PROVIDED RECORDS Start Marker

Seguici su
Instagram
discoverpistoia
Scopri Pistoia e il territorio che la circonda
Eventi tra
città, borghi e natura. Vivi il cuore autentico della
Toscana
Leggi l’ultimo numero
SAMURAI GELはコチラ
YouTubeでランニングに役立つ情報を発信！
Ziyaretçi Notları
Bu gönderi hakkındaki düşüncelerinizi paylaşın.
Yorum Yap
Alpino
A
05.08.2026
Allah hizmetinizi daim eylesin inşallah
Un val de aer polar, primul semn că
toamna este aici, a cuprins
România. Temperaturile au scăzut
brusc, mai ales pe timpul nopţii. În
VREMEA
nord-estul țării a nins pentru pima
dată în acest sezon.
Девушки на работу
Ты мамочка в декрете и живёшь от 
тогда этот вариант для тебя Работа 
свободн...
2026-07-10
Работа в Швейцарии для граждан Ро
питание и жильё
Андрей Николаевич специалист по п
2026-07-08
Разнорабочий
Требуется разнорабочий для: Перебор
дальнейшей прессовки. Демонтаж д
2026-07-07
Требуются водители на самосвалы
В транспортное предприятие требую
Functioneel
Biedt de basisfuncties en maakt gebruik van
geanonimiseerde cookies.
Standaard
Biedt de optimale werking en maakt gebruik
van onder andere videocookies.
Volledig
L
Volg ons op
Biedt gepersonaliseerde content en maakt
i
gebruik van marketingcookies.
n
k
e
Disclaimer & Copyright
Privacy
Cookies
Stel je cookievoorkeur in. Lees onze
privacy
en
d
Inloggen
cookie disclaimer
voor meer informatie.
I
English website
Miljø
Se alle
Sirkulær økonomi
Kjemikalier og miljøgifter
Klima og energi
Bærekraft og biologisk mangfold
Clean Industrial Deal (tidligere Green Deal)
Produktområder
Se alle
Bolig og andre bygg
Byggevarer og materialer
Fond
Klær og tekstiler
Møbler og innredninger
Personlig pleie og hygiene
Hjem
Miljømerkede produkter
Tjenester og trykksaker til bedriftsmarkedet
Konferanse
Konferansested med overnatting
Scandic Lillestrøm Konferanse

PROVIDED RECORDS End Marker

- **YOUR INSTRUCTIONS**:
Could you write out every entry above exactly as it appears?

- **WRITTEN RESPONSE**:
Seguici su
Instagram
discoverpistoia
Scopri Pistoia e il territorio che la circonda
Eventi tra
città, borghi e natura. Vivi il cuore autentico della
Toscana
Leggi l’ultimo numero
SAMURAI GELはコチラ
YouTubeでランニングに役立つ情報を発信！
Ziyaretçi Notları
Bu gönderi hakkındaki düşüncelerinizi paylaşın.
Yorum Yap
Alpino
A
05.08.2026
Allah hizmetinizi daim eylesin inşallah
Un val de aer polar, primul semn că
toamna este aici, a cuprins
România. Temperaturile au scăzut
brusc, mai ales pe timpul nopţii. În
VREMEA
nord-estul țării a nins pentru pima
dată în acest sezon.
Девушки на работу
Ты мамочка в декрете и живёшь от 
тогда этот вариант для тебя Работа 
свободн...
2026-07-10
Работа в Швейцарии для граждан Ро
питание и жильё
Андрей Николаевич специалист по п
2026-07-08
Разнорабочий
Требуется разнорабочий для: Перебор
дальнейшей прессовки. Демонтаж д
2026-07-07
Требуются водители на самосвалы
В транспортное предприятие требую
Functioneel
Biedt de basisfuncties en maakt gebruik van
geanonimiseerde cookies.
Standaard
Biedt de optimale werking en maakt gebruik
van onder andere videocookies.
Volledig
L
Volg ons op
Biedt gepersonaliseerde content en maakt
i
gebruik van marketingcookies.
n
k
e
Disclaimer & Copyright
Privacy
Cookies
Stel je cookievoorkeur in. Lees onze
privacy
en
d
Inloggen
cookie disclaimer
voor meer informatie.
I
English website
Miljø
Se alle
Sirkulær økonomi
Kjemikalier og miljøgifter
Klima og energi
Bærekraft og biologisk mangfold
Clean Industrial Deal (tidligere Green Deal)
Produktområder
Se alle
Bolig og andre bygg
Byggevarer og materialer
Fond
Klær og tekstiler
Møbler og innredninger
Personlig pleie og hygiene
Hjem
Miljømerkede produkter
Tjenester og trykksaker til bedriftsmarkedet
Konferanse
Konferansested med overnatting
Scandic Lillestrøm Konferanse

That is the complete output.